== TEXT EXCERPT ==

2. Just Get Out There
As many of us know by now, major new IT projects can take three times as long (and cost three times as much) as you think they will. IT has a certain logic to it, that you will learn along the way, but with no experience in IT, real estate or business, we are testament that you can certainly give it a go, and if we can do it, let me tell you, you certainly can! My goodness, we knew very little when we set out. But choosing your business model (advertising, e-tailing or subscriptions) was critical, as was gaining a foothold. Stay lean and nimble. The best article I read on the MBA course was Amir Bhide’s ‘Bootstrap Finance’ (still my favourite): “just get out there, because opportunities only present themselves by you being out there”. [1993 ‘Bootstrap Finance’, Bhide A., Harvard Business Review] How true. Most of what we ended up doing and making money from was not mentioned in our original business plan; most of what we thought would make money did not!

3. Customer Focus
Most of business really is about remaining close to your customers, and so we spent a lot of time talking and listening to them. We did not have bucket loads of cash to spend on sales or marketing (most of it went on IT!) and so we had to be a little street wise about how to build traffic, get good SEO results, get our name out and evolve our business model through the years. True attention to total customer service was critical – easy to say, but only evidenced in a many little things done day in day out over a decade. Real estate clients can annoy you, can be unfair, can be wrong… yes, so what? Without them, you are nothing. Most of the time, they happily use your services, pay their bills on time and keep coming back for more. Trust follows. Invaluable. We moved into web design, print, seminars and such – mainly from suggestions made from our clients.

4. Timing (not too soon, not too late)
We were also lucky that big players left WA alone for a few years after we started and the dominant newspaper did not make any attempt to go online – they could have crushed us at birth. Sure, there were plenty of local competitors trying to beat us, and property.com.au were probably the major force at the time, so it was our cool technology (“interactive mapping”) and our parochial nature (“we’re just around the corner!”) that we pushed as our unique selling points. The local Institute site reiwa.com (for some strange historical reason) had not made much impact in the western suburbs, so really that area was there for the taking… and so we took it. 13 years on, and 3 years after selling to REIWA, aussiehome.com still has 75 agencies its system. back in 1999/2000 though it was a land grab. If we’d tried a year earlier or later,  I doubt we would have survived.

===

*STATED GOAL A*.
According to the excerpt, how many agencies does aussiehome.com still have in its system?
The excerpt and the rows that follow it have no connection to each other.

== ENTRIES SUPPLIED ==

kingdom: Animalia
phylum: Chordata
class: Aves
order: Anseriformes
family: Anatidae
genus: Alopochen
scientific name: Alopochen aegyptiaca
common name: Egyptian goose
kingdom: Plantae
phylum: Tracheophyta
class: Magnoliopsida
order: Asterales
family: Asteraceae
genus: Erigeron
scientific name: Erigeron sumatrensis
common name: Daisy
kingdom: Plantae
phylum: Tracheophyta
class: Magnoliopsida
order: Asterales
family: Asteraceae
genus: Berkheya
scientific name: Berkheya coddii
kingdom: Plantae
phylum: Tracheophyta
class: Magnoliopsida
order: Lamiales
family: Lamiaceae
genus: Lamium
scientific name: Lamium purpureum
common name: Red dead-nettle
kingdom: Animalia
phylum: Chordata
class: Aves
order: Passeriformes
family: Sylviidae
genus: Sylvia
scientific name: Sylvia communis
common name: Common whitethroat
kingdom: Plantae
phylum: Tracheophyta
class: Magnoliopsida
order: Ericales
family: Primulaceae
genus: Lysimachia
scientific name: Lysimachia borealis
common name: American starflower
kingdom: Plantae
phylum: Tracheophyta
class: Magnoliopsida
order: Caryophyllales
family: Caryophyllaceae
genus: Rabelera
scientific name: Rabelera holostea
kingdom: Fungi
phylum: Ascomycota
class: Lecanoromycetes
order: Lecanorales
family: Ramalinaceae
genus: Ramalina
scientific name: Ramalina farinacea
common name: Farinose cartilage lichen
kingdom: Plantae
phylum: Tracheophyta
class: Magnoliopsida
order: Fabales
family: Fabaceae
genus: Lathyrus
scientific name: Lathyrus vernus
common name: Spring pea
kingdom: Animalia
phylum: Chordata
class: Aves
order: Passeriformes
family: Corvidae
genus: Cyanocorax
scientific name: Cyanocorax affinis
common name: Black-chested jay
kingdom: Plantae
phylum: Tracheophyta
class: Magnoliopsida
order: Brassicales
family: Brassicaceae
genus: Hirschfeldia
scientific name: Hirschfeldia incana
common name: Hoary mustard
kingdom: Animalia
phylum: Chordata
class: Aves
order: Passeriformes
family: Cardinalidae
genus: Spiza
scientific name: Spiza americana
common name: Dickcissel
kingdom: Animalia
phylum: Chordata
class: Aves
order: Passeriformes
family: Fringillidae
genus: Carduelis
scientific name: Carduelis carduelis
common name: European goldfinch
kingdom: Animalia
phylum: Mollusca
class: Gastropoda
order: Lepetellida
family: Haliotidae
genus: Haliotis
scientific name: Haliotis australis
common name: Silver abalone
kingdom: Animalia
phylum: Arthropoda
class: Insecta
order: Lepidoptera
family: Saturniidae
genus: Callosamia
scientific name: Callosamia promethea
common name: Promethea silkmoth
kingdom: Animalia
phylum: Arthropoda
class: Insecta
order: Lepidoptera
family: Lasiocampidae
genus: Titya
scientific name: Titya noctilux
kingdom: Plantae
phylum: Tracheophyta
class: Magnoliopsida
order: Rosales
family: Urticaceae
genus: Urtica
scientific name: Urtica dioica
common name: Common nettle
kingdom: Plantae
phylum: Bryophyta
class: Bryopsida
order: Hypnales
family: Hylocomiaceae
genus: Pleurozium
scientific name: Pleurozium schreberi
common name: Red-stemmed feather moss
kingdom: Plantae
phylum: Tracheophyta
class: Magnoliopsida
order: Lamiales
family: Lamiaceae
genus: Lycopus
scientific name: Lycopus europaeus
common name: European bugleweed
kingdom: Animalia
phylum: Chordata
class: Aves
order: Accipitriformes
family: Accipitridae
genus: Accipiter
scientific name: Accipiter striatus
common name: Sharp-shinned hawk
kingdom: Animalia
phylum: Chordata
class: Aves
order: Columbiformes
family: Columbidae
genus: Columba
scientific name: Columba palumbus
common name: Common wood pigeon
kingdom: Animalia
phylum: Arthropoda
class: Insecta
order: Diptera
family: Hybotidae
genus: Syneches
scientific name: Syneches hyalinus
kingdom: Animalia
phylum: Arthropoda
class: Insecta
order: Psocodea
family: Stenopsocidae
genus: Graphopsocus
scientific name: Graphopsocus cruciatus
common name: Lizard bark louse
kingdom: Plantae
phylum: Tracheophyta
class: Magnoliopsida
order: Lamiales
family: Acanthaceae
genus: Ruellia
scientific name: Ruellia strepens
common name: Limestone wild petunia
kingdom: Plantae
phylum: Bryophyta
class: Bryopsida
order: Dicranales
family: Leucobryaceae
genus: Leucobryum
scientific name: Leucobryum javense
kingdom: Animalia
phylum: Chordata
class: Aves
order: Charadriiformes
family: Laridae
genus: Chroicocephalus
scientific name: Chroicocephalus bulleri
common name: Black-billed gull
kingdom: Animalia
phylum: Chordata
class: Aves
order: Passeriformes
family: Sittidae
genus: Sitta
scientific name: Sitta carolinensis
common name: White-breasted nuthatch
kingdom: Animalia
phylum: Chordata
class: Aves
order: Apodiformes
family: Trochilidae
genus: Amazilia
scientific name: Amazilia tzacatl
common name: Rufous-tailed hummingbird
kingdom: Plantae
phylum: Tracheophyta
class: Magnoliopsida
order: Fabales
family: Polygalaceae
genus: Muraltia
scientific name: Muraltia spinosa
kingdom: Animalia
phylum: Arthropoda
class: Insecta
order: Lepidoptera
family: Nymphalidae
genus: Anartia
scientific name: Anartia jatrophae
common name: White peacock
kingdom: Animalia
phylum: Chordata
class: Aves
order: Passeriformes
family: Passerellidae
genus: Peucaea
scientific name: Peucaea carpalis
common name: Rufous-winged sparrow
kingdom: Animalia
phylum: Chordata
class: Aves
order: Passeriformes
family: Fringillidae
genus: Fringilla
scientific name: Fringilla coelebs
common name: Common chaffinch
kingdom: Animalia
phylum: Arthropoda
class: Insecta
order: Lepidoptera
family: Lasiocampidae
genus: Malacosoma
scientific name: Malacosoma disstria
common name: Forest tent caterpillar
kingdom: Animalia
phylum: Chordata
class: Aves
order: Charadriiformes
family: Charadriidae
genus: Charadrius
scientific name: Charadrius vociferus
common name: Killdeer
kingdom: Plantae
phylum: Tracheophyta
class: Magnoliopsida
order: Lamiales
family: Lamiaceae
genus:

===

*STATED GOAL B*.
Output the stretch of rows from the line containing "genus: Spiza" through the line containing "scientific name: Callosamia promethea" as a Markdown table with two columns, Number and Line, leaving out any blank lines.

*EXPECTED ANSWER A*.
75 agencies.

*EXPECTED ANSWER B*.
| Number | Line |
|---|---|
| 1 | genus: Spiza |
| 2 | scientific name: Spiza americana |
| 3 | common name: Dickcissel |
| 4 | kingdom: Animalia |
| 5 | phylum: Chordata |
| 6 | class: Aves |
| 7 | order: Passeriformes |
| 8 | family: Fringillidae |
| 9 | genus: Carduelis |
| 10 | scientific name: Carduelis carduelis |
| 11 | common name: European goldfinch |
| 12 | kingdom: Animalia |
| 13 | phylum: Mollusca |
| 14 | class: Gastropoda |
| 15 | order: Lepetellida |
| 16 | family: Haliotidae |
| 17 | genus: Haliotis |
| 18 | scientific name: Haliotis australis |
| 19 | common name: Silver abalone |
| 20 | kingdom: Animalia |
| 21 | phylum: Arthropoda |
| 22 | class: Insecta |
| 23 | order: Lepidoptera |
| 24 | family: Saturniidae |
| 25 | genus: Callosamia |
| 26 | scientific name: Callosamia promethea |